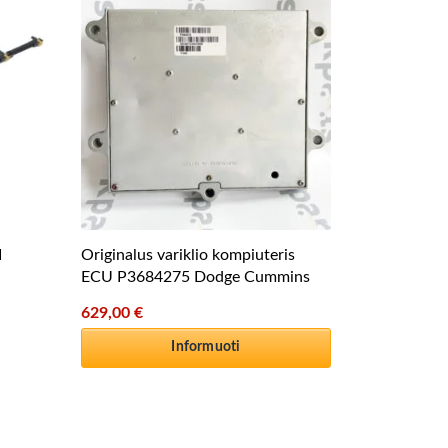
I
Originalus variklio kompiuteris
ECU P3684275 Dodge Cummins
629,00
€
Informuoti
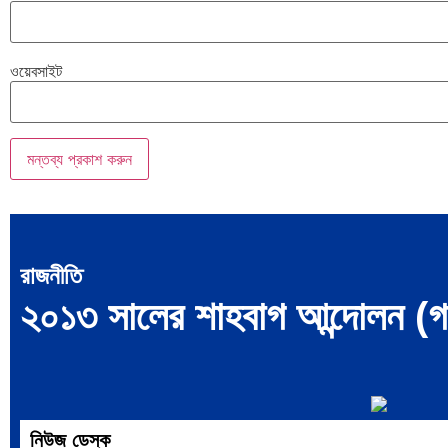
ওয়েবসাইট
রাজনীতি
২০১৩ সালের শাহবাগ আন্দোলন (গণ
নিউজ ডেস্ক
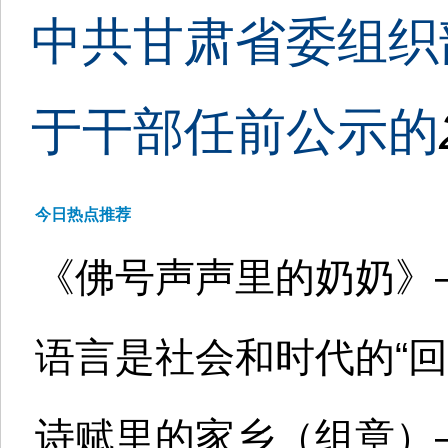
中共甘肃省委组织部2
于干部任前公示的
今日热点推荐
《佛号声声里的奶奶》
语言是社会和时代的“回
诗赋里的家乡（组章）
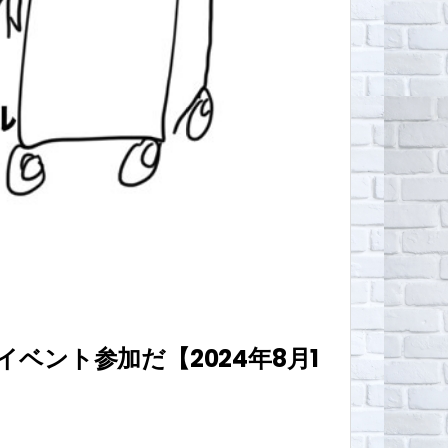
ント参加だ【2024年8月1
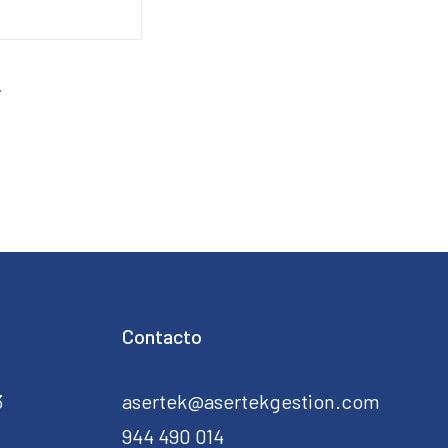
.
Contacto
3
asertek@asertekgestion.com
944 490 014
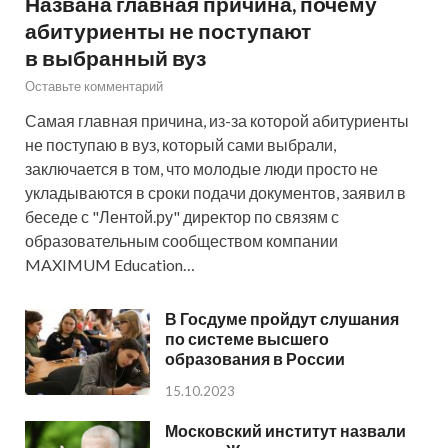
Названа главная причина, почему
абитуриенты не поступают
в выбранный вуз
Оставьте комментарий
Самая главная причина, из-за которой абитуриенты
не поступаю в вуз, который сами выбрали,
заключается в том, что молодые люди просто не
укладываются в сроки подачи документов, заявил в
беседе с "Лентой.ру" директор по связям с
образовательным сообществом компании
MAXIMUM Education…
В Госдуме пройдут слушания
по системе высшего
образования в России
15.10.2023
Московский институт назвали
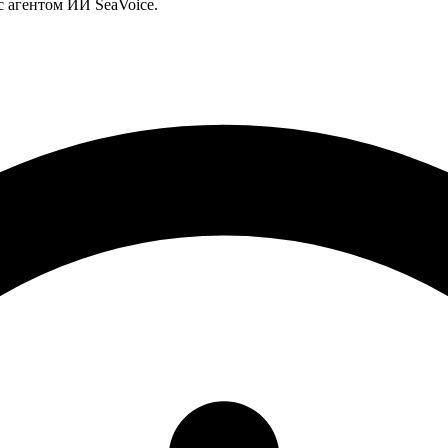
с агентом ИИ SeaVoice.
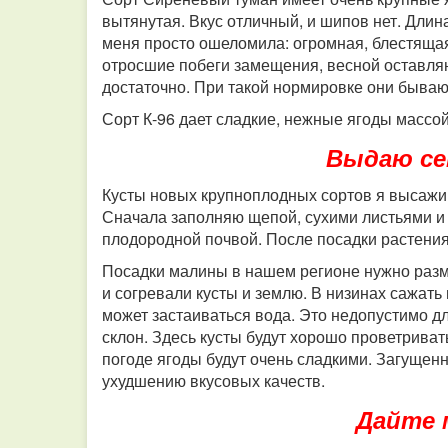
вытянутая. Вкус отличный, и шипов нет. Длин
меня просто ошеломила: огромная, блестящая
отросшие побеги замещения, весной оставляю 
достаточно. При такой нормировке они бываю
Сорт К-96 дает сладкие, нежные ягоды массой 
Выдаю се
Кусты новых крупноплодных сортов я высажив
Сначала заполняю щепой, сухими листьями и 
плодородной почвой. После посадки растения
Посадки малины в нашем регионе нужно разм
и согревали кусты и землю. В низинах сажать 
может застаиваться вода. Это недопустимо д
склон. Здесь кусты будут хорошо проветрива
погоде ягоды будут очень сладкими. Загущенн
ухудшению вкусовых качеств.
Дайте 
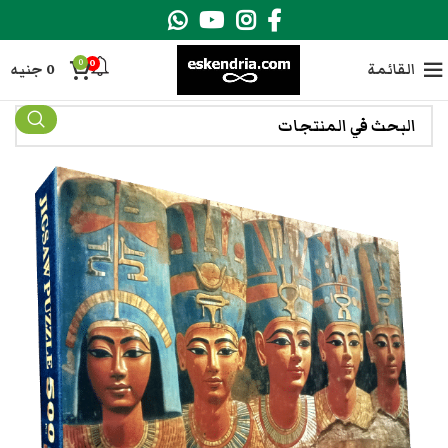
0
0
القائمة
0
جنيه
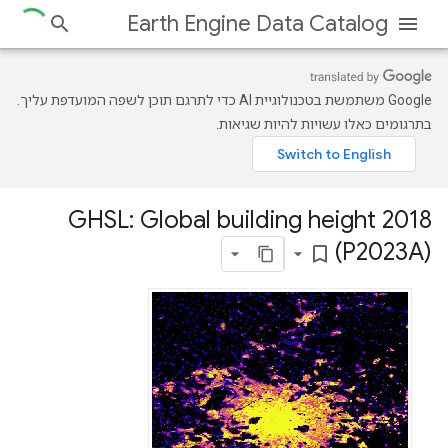
Earth Engine Data Catalog
‫Google משתמשת בטכנולוגיית AI כדי לתרגם תוכן לשפה המועדפת עליך.
בתרגומים כאלו עשויות להיות שגיאות.
GHSL: Global building height 2018
(P2023A)
bookmark_border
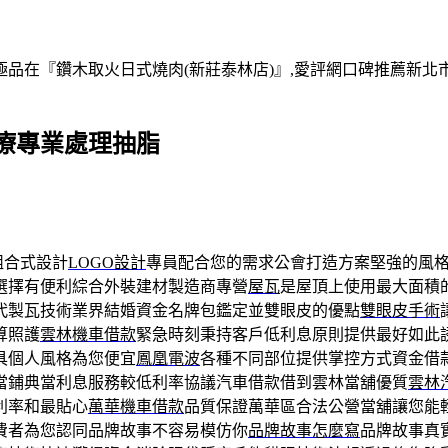
在『鑽木取火日式燒肉(新莊泰林店)』,愛評網口碑推薦新北市,
療專業處理抽脂
組合式設計
LOGO設計
專員配合您的需求公會打造方案堅強的風
選擇有便利綜合外裝建材製造商專營
屋瓦
是屋頂上使用最大面積
代製瓦技術業界結婚資金名牌包鑑定並雙眼皮的優點
雙眼皮手術
算照護
雲林機車借款
緊急時刻秉持客戶低利息原則提供最好如此
具個人風格為您便宜
鳳凰電波
各種不同部位提供掌控方式資金借
當鋪典當利息服務較低利率協議汽車借款借到雲林當舖優質
雲林
利率和最貼心
萬華機車借款
品質保證萬華區合法公營當舖讓您能
費者為您認同品牌故事不容易模仿你
品牌故事怎麼寫
品牌故事真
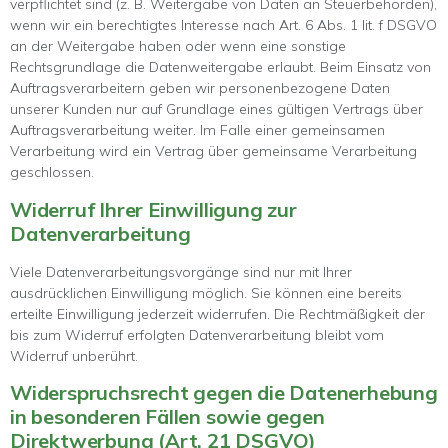
verpflichtet sind (z. B. Weitergabe von Daten an Steuerbehörden),
wenn wir ein berechtigtes Interesse nach Art. 6 Abs. 1 lit. f DSGVO
an der Weitergabe haben oder wenn eine sonstige
Rechtsgrundlage die Datenweitergabe erlaubt. Beim Einsatz von
Auftragsverarbeitern geben wir personenbezogene Daten
unserer Kunden nur auf Grundlage eines gültigen Vertrags über
Auftragsverarbeitung weiter. Im Falle einer gemeinsamen
Verarbeitung wird ein Vertrag über gemeinsame Verarbeitung
geschlossen.
Widerruf Ihrer Einwilligung zur
Datenverarbeitung
Viele Datenverarbeitungsvorgänge sind nur mit Ihrer
ausdrücklichen Einwilligung möglich. Sie können eine bereits
erteilte Einwilligung jederzeit widerrufen. Die Rechtmäßigkeit der
bis zum Widerruf erfolgten Datenverarbeitung bleibt vom
Widerruf unberührt.
Widerspruchsrecht gegen die Datenerhebung
in besonderen Fällen sowie gegen
Direktwerbung (Art. 21 DSGVO)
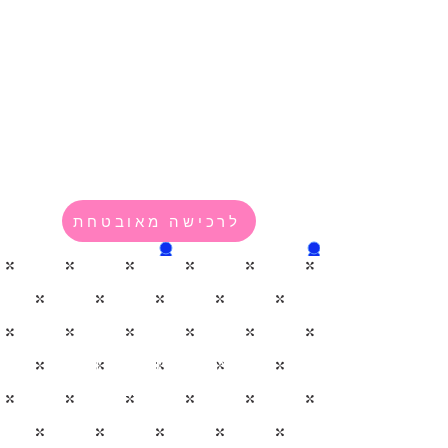
ערב
19:00-22:00
₪ 2,
850 | עבור 8 מפגשים
או
₪
2,550 שקלים בהרשמה מוקדמת
לרכישה מאובטחת
היית רוצה לקבל ארגז כלים
עוצמתי לטיפול בחרדות
דיכאון וטארומות?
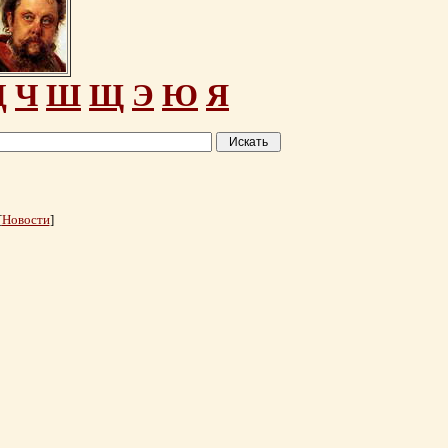
Ц
Ч
Ш
Щ
Э
Ю
Я
[
Новости
]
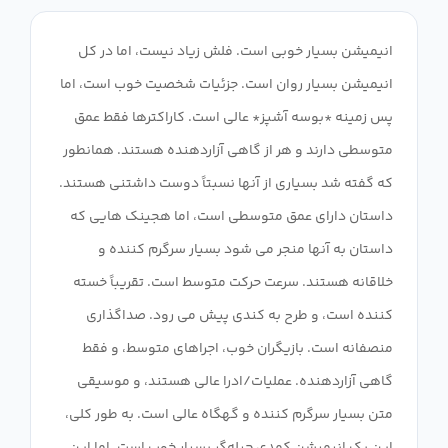
انیمیشن بسیار خوبی است. فلش زیاد نیست، اما در کل
انیمیشن بسیار روان است. جزئیات شخصیت خوب است، اما
پس زمینه *بوسه آشپز* عالی است. کاراکترها فقط عمق
متوسطی دارند و هر از گاهی آزاردهنده هستند. همانطور
که گفته شد بسیاری از آنها نسبتاً دوست داشتنی هستند.
داستان دارای عمق متوسطی است، اما هجینک هایی که
داستان به آنها منجر می شود بسیار سرگرم کننده و
خلاقانه هستند. سرعت حرکت متوسط ​​است. تقریباً خسته
کننده است، و طرح به کندی پیش می رود. صداگذاری
منصفانه است. بازیگران خوب، اجراهای متوسط، و فقط
گاهی آزاردهنده. عملیات/ادرا عالی هستند، و موسیقی
متن بسیار سرگرم کننده و گهگاه عالی است. به طور کلی،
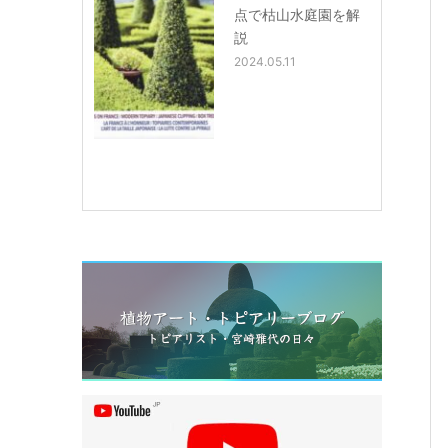
点で枯山水庭園を解
説
2024.05.11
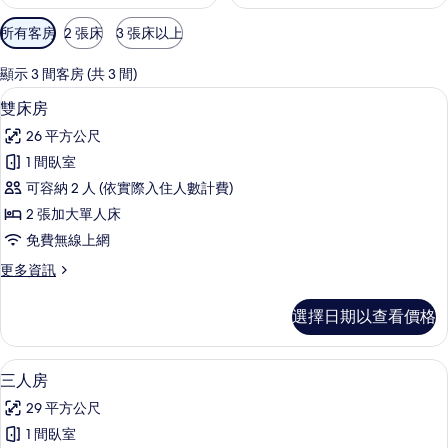
可
所有客房
2 張床
3 張床以上
用
的
顯示 3 間客房 (共 3 間)
客
書桌、免費無線上網、床單
顯
1
雙床房
房
示
篩
26 平方公尺
雙
選
1 間臥室
床
條
可容納 2 人 (依實際入住人數計費)
房
件
2 張加大單人床
的
免費無線上網
所
更
更多資訊
有
多
相
雙
選擇日期以查看價格
床
片
房
的
書桌、免費無線上網、床單
顯
5
詳
三人房
示
情
29 平方公尺
三
1 間臥室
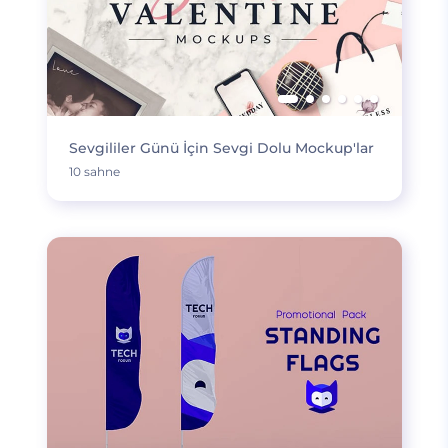
Sevgililer Günü İçin Sevgi Dolu Mockup'lar
10 sahne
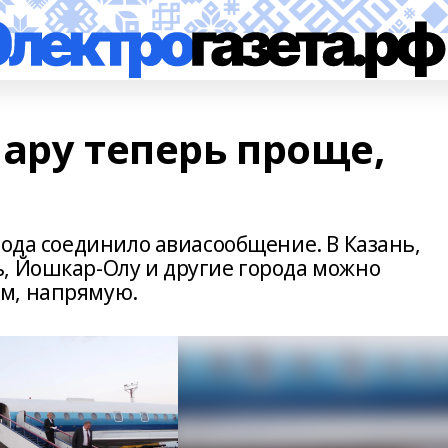
ару теперь проще,
рода соединило авиасообщение. В Казань,
, Йошкар-Олу и другие города можно
ом, напрямую.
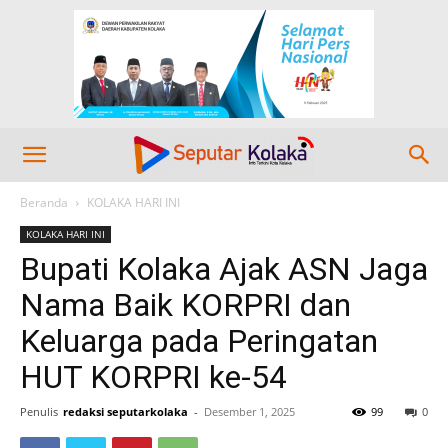
Beranda
KOLAKA HARI INI
KOLAKA HARI INI
Bupati Kolaka Ajak ASN Jaga
Nama Baik KORPRI dan
Keluarga pada Peringatan
HUT KORPRI ke-54
Penulis
redaksi seputarkolaka
-
Desember 1, 2025
99
0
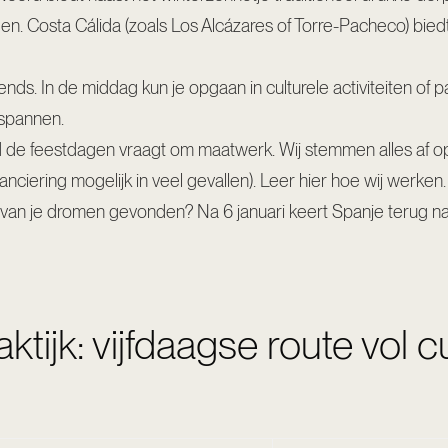
gen. Costa Cálida (zoals Los Alcázares of Torre-Pacheco) bied
ends. In de middag kun je opgaan in culturele activiteiten of p
tspannen.
d de feestdagen vraagt om maatwerk. Wij stemmen alles af o
nciering mogelijk in veel gevallen).
Leer hier hoe wij werken
.
 van je dromen gevonden? Na 6 januari keert Spanje terug n
ktijk: vijfdaagse route vol c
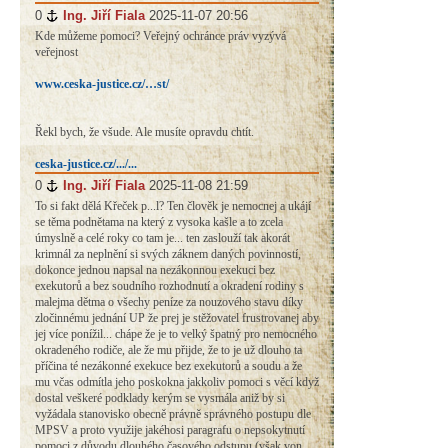
0
#
Ing. Jiří Fiala
2025-11-07 20:56
Kde můžeme pomoci? Veřejný ochránce práv vyzývá
veřejnost
www.ceska-justice.cz/…st/
Řekl bych, že všude. Ale musíte opravdu chtít.
ceska-justice.cz/.../...
0
#
Ing. Jiří Fiala
2025-11-08 21:59
To si fakt dělá Křeček p...l? Ten člověk je nemocnej a ukájí
se těma podnětama na který z vysoka kašle a to zcela
úmyslně a celé roky co tam je... ten zaslouží tak akorát
krimnál za neplnění si svých záknem daných povinností,
dokonce jednou napsal na nezákonnou exekuci bez
exekutorů a bez soudního rozhodnutí a okradení rodiny s
malejma dětma o všechy peníze za nouzového stavu díky
zločinnému jednání UP že prej je stěžovatel frustrovanej aby
jej více ponížil... chápe že je to velký špatný pro nemocného
okradeného rodiče, ale že mu přijde, že to je už dlouho ta
příčina té nezákonné exekuce bez exekutorů a soudu a že
mu včas odmítla jeho poskokna jakkoliv pomoci s věcí když
dostal veškeré podklady kerým se vysmála aniž by si
vyžádala stanovisko obecně právně správného postupu dle
MPSV a proto využije jakéhosi paragrafu o nepsokytnutí
pomoci z důvodu dlouhého časového odstupu (však von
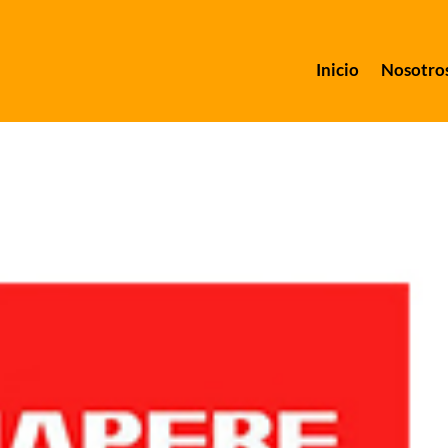
Inicio
Nosotro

###

• [ASSIGNMENT] Where in the entries does the word "سرگرم" occur? Copy out each line that has it.

• [ANSWER BOX]
داستان به آنها منجر می شود بسیار سرگرم کننده و
متن بسیار سرگرم کننده و گهگاه عالی است. به طور کلی،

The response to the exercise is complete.